All this positive energy and play makes the franchise seem too good to be true. Even the owner, Frank McCourt, seems like a dream-maker.
“He really believes the reason to own the Dodgers is to do good,” says Sunkin.
But some still say Dodger Stadium is founded upon the crushed dreams of 300 immigrant families who once lived in a shantytown called Chavez Ravine. In a political and bureaucratic bungle in the early ’50s, the city broke a promise to the people to build a new housing project and make them the very first residents. The full story is complex and worth reading about, but for those who lost their homes, it is a story of betrayal. As it turns out, the Dodgers franchise did not oust the people, but it now takes the brunt of the complaints, because, after all, it sits squarely on the land those people once owned (a few of the residents are still alive today).
Listening to Langill speak, I see a similar story played out over and over again, but with the players, not the immigrants. Take Roy Gleason, for instance. Gleason got his World Series ring shortly before being shipped off to Vietnam in the ’60s. One day he was injured by some shrapnel and they pulled him out before he had time to clear his locker. He had left his ring in the locker, and he never saw it again. When Gleason returned to the United States, he did not return to the Dodgers, not even to watch a game. Here was a man who had battled to entertain baseball fans and then battled in service to his country, a man who later was too humble to return to Dodger Stadium to ask if the team remembered him. He thought he had been forgotten.
Fortunately, this story has a happy ending. When an author called up Langill looking for some archival photos of Roy Gleason and the Dodgers, Langill went digging. Eventually, Langill heard Gleason’s story and decided to plan a secret celebration in honor of Roy Gleason. They invited him back to the park for a game in 2003 and asked him to throw the first pitch. It would be the fortieth anniversary of his rookie season. Gleason agreed, and immediately after the pitch, Vin Scully’s booming voice sounded over the P.A., saying that there was one thing missing, and that was his World Series ring. The team manager at the time, Jim Tracy, met Gleason at the third base line, the whole team trailing behind, and gave Gleason his ring (it hardly fit his pinky, but that was beside the point). Every guy on the team shook Gleason’s hand.
Gleason hadn’t called to ask for tickets in about 20 years. But after his return, after seeing his name on that wall of Dodgers (“after two long tense minutes of searching,” says Langill, who was afraid that Gleason’s name might actually have been overlooked), Gleason occasionally calls to ask if he can come see a game. He uses one or two of the six home game tickets allotted to each former Dodger for each season. He is not forgotten; players and umpires with whom he had associated 40 years ago still recognize him.
Langill says he is more interested in these kinds of stories than in the stats.

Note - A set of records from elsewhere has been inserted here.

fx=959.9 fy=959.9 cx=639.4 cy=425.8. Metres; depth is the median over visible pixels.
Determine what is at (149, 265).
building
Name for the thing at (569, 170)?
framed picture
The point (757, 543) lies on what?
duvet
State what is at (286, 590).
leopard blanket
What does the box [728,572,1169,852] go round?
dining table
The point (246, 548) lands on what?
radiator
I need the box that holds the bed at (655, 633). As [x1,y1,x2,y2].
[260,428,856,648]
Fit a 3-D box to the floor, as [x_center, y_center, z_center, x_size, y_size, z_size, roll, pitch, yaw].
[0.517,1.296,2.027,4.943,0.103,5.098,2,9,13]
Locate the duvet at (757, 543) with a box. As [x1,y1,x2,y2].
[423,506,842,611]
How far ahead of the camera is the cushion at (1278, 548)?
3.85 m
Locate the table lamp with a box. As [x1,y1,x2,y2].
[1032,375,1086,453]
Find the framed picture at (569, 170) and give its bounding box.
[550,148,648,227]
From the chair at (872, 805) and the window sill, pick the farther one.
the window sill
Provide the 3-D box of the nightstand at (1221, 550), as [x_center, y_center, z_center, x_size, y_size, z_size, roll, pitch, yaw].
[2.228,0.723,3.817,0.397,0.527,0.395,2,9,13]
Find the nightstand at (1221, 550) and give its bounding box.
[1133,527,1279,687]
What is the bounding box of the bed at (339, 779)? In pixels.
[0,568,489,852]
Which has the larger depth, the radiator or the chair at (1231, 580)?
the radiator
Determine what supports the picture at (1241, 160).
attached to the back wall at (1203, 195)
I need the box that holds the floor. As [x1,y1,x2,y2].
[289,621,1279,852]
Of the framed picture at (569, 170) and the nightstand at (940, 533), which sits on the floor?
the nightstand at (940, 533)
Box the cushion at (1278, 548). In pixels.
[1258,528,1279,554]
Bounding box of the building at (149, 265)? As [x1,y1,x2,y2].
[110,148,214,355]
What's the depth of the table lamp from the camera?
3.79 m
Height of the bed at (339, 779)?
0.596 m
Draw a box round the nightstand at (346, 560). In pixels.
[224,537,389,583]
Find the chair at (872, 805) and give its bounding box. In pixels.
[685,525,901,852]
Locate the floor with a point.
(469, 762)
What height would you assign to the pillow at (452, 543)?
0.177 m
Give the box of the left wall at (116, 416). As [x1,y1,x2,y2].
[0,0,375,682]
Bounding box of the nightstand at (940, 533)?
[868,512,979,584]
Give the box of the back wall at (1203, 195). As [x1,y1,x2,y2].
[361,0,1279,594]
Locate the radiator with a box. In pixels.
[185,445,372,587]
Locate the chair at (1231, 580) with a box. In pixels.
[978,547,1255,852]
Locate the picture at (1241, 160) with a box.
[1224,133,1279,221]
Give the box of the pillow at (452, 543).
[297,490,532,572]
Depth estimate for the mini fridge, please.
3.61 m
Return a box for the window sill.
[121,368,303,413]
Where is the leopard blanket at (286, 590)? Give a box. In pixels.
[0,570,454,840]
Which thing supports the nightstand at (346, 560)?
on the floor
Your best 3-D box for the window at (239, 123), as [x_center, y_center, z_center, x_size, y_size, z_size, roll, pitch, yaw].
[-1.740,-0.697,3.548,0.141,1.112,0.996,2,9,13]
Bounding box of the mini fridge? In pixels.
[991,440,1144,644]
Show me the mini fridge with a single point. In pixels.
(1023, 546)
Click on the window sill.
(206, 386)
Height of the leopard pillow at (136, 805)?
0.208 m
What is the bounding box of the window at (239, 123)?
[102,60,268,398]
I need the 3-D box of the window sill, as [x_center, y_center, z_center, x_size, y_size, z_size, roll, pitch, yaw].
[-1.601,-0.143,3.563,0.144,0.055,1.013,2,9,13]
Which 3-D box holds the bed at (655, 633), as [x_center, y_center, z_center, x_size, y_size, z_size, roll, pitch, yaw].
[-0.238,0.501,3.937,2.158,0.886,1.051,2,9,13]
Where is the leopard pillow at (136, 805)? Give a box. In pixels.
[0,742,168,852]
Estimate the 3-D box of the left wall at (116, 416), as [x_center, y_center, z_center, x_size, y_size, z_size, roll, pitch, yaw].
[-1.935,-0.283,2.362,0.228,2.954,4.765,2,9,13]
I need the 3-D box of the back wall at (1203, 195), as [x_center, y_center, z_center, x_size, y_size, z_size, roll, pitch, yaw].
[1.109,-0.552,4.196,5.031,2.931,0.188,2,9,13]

“It’s not the books, not the numbers, just the fact that former players can come back and feel welcome,” he says.
And he says the story he loved reporting most when he was a journalist wasn’t really about a Dodger breaking any record. It wasn’t even about a Dodger. He had reported on a father and son facing off in an exhibition match at a local field. The son was grown up and the father looked like “he had just come from ‘Leave It to Beaver.’” The son pitched a few and suddenly Dad hit a home run. The son was mortified. He couldn’t believe he had just thrown his father a home run pitch. But it was all in good fun. Here’s the catch: that father is now a groundskeeper at Dodger Stadium. That is why Langill loves his job. It is for the stories that pass through that stadium.

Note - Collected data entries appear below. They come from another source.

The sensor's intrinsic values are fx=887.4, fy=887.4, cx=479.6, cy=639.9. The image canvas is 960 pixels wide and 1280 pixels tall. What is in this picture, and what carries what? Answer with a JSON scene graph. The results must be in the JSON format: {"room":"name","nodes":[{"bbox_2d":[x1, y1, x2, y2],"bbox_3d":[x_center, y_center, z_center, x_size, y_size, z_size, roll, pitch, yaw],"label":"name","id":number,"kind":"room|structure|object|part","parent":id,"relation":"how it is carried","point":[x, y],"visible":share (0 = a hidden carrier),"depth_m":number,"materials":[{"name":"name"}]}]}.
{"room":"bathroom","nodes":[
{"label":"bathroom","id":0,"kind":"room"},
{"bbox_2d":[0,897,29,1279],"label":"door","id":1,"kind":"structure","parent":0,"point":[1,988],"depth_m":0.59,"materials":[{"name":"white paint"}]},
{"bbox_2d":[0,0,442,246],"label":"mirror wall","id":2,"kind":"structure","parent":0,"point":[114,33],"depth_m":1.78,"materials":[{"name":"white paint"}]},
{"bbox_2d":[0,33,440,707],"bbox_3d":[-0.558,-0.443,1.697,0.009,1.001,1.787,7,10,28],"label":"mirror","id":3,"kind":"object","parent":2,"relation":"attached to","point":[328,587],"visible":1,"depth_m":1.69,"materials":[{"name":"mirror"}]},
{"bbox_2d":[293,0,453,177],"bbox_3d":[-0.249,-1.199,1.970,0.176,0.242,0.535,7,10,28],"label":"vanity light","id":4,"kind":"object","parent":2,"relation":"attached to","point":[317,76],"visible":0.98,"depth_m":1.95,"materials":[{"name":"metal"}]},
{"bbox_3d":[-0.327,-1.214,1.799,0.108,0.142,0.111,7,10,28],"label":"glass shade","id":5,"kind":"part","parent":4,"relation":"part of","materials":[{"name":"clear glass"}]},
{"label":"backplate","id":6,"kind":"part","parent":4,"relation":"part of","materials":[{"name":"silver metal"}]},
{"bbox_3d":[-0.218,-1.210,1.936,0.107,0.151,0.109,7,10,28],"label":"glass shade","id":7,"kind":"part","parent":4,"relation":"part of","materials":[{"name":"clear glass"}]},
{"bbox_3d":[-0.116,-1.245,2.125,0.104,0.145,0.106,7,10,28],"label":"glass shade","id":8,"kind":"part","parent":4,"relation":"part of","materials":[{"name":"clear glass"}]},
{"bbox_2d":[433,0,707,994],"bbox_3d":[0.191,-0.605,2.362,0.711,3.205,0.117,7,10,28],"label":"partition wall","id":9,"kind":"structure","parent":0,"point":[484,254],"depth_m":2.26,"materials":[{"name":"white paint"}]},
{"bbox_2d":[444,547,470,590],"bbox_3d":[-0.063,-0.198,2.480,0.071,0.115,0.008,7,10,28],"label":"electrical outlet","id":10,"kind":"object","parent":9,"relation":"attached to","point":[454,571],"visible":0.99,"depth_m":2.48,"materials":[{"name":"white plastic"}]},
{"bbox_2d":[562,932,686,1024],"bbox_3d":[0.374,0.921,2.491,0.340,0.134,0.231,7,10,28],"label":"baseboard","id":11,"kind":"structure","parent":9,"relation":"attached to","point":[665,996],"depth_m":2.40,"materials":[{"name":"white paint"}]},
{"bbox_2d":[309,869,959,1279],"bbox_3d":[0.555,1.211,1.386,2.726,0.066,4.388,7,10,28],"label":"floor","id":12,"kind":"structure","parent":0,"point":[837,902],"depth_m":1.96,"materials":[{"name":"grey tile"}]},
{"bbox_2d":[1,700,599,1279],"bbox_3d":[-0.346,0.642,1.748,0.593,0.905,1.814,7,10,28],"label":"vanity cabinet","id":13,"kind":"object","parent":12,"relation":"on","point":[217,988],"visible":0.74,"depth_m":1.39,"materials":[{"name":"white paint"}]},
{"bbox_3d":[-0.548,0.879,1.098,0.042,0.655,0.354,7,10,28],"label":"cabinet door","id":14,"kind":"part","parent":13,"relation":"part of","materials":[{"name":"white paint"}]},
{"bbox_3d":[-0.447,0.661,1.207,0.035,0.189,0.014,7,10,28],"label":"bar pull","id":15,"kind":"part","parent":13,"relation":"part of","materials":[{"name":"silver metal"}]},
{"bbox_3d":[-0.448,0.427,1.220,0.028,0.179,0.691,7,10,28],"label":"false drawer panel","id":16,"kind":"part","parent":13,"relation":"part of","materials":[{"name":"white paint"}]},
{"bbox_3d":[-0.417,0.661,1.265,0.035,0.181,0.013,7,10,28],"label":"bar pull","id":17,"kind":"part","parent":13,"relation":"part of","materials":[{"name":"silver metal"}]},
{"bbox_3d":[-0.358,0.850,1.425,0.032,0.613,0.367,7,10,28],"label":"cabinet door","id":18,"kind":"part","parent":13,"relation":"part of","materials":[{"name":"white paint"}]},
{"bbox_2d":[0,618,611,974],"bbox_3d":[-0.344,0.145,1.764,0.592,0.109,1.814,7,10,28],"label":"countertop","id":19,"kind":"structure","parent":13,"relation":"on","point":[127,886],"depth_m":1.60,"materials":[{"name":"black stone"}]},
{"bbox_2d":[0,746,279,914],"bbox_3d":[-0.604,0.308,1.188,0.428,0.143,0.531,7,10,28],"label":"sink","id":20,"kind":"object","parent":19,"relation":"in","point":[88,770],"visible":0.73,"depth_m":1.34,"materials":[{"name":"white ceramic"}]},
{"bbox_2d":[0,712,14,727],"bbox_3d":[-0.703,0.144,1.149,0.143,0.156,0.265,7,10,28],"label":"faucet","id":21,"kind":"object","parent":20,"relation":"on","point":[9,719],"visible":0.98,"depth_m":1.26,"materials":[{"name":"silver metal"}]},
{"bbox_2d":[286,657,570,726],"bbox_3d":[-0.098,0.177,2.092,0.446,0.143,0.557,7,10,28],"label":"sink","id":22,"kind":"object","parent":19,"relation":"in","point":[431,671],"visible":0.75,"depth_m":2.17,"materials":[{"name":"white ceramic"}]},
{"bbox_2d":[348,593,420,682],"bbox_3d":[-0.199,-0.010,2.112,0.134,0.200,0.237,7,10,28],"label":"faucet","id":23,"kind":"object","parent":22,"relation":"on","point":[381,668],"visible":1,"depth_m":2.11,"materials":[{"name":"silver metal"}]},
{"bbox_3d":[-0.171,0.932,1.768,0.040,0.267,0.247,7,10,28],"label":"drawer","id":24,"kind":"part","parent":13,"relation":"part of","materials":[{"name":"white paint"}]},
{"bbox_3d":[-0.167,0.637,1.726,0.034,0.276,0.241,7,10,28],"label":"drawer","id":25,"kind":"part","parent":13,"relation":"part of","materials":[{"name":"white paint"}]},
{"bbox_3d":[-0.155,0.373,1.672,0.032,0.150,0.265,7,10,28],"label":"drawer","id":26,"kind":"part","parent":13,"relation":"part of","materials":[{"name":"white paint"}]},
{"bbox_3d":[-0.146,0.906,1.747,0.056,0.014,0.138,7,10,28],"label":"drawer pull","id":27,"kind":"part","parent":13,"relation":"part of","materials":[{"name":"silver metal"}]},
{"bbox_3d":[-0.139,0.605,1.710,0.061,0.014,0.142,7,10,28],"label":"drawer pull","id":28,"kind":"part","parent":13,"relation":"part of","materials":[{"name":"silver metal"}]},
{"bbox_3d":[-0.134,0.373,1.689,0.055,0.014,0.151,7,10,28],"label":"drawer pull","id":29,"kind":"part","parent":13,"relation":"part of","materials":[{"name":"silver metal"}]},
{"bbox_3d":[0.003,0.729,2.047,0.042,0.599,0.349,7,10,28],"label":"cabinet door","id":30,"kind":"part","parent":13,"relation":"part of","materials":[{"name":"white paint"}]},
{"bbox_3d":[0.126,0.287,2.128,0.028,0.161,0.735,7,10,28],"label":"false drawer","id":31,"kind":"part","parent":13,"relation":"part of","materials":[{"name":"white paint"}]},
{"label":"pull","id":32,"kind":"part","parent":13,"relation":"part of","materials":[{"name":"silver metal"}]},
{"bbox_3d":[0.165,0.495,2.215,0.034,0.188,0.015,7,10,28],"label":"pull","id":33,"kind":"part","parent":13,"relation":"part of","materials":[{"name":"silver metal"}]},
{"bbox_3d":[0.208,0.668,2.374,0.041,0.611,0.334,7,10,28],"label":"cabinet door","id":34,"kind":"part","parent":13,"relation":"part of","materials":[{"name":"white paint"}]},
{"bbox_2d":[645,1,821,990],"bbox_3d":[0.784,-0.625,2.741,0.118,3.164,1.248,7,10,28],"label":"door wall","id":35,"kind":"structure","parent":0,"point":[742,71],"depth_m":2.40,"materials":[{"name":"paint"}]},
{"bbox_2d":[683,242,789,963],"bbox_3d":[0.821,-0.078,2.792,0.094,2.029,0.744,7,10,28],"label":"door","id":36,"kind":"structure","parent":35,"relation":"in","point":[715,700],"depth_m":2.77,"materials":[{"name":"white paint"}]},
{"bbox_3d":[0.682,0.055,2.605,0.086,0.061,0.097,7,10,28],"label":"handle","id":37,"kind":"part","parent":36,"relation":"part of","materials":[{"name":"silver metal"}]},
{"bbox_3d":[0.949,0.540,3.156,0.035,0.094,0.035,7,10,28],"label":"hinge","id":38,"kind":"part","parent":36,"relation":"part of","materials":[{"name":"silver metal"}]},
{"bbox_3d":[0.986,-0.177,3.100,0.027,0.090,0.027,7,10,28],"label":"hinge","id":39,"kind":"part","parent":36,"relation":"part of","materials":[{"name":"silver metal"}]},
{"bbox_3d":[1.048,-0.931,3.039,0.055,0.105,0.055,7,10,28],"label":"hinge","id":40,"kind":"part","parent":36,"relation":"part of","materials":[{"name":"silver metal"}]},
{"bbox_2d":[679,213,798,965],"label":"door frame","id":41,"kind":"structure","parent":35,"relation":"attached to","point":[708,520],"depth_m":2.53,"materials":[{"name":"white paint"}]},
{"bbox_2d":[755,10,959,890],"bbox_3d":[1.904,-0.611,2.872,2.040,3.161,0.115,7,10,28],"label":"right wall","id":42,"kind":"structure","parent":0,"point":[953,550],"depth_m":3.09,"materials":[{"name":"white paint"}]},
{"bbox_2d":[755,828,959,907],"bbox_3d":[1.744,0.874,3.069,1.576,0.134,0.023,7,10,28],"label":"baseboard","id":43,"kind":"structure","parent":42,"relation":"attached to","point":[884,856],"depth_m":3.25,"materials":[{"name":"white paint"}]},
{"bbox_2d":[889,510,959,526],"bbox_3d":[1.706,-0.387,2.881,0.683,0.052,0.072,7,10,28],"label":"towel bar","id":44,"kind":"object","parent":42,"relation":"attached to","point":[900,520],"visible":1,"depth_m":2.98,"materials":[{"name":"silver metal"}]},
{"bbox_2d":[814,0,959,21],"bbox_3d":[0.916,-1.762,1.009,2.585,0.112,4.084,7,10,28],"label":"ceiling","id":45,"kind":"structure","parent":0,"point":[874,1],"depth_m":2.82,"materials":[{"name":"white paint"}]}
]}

So is it worth displacing 300 families to improve the entertainment of hundreds of thousands of baseball fans, create a home for old ballplayers, and provide a place where boys can be boys in a baseball Neverland? It goes to the very heart of the American sports tradition. Dreams are made and broken in that bowl, just as they are made and broken on the streets of Los Angeles. The people of Chavez Ravine found new homes. So did the Dodgers. So whose story is more important?